══ Trecho apresentado

Texto: Daniela Maciel,  Jornalista e Historiadora

Não sou uma pessoa exatamente religiosa, mas criada dentro da fé Católica, desde sempre me encantou a liturgia. As procissões, as encenações, as músicas e os ritos sempre me chamaram a atenção. E o ponto alto disso tudo é, claro, a Semana Santa. Da chegada de Jesus à Jerusalém, no Domingos de Ramos, até a Ressurreição, no Domingo de Páscoa, existe uma semana em que uma ópera é encenada por dia, formando um dos maiores, mais emocionantes e mais importantes textos da história da humanidade.

As encenações litúrgicas foram a primeira forma de comunicação e colonização usada por Portugal na invasão das terras do que viria ser, apenas no século XIX, o Brasil, através da Igreja Católica, especialmente da Companhia de Jesus.

════

→ **Lista de exercícios**:
• A. Substitua "Semana Santa" por "Semana Maior" e reproduza a parte do trecho sobre a Semana Santa começando em "Não sou uma" e terminando em "Companhia de Jesus.".
• B. De acordo com o trecho sobre a Semana Santa, por meio de qual ordem da Igreja Católica se deram especialmente as encenações litúrgicas usadas por Portugal?

══ Material extraído

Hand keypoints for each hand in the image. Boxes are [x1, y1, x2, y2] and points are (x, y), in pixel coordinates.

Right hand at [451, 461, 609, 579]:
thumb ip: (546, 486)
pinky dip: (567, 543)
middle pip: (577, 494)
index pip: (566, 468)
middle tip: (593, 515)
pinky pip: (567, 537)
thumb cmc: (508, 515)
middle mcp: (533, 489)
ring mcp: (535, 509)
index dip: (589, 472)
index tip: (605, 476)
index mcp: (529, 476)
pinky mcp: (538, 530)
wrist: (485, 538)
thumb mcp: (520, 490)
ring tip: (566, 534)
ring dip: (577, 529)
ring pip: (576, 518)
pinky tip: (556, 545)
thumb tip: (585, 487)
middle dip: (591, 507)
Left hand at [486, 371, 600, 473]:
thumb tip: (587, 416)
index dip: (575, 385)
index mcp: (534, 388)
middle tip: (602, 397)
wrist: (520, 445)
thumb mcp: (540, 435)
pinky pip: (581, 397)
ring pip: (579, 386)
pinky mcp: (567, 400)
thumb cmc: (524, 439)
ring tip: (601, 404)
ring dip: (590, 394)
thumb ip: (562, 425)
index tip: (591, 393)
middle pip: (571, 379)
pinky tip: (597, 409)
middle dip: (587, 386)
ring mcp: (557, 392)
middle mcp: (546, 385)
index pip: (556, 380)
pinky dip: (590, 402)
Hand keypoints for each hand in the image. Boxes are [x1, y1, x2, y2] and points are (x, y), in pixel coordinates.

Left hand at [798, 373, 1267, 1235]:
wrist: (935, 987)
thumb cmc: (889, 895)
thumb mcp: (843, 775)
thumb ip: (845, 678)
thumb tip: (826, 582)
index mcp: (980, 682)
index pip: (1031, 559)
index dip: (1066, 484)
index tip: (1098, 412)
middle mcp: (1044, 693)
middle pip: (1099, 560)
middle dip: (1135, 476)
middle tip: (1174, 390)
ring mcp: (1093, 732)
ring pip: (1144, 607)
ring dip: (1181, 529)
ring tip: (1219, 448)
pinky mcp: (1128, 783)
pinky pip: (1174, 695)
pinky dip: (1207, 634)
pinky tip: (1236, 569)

════

→ **Respostas dos exercícios**:
• A.
Não sou uma pessoa exatamente religiosa, mas criada dentro da fé Católica, desde sempre me encantou a liturgia. As procissões, as encenações, as músicas e os ritos sempre me chamaram a atenção. E o ponto alto disso tudo é, claro, a Semana Maior. Da chegada de Jesus à Jerusalém, no Domingos de Ramos, até a Ressurreição, no Domingo de Páscoa, existe uma semana em que uma ópera é encenada por dia, formando um dos maiores, mais emocionantes e mais importantes textos da história da humanidade.

As encenações litúrgicas foram a primeira forma de comunicação e colonização usada por Portugal na invasão das terras do que viria ser, apenas no século XIX, o Brasil, através da Igreja Católica, especialmente da Companhia de Jesus.

• B. Especialmente por meio da Companhia de Jesus.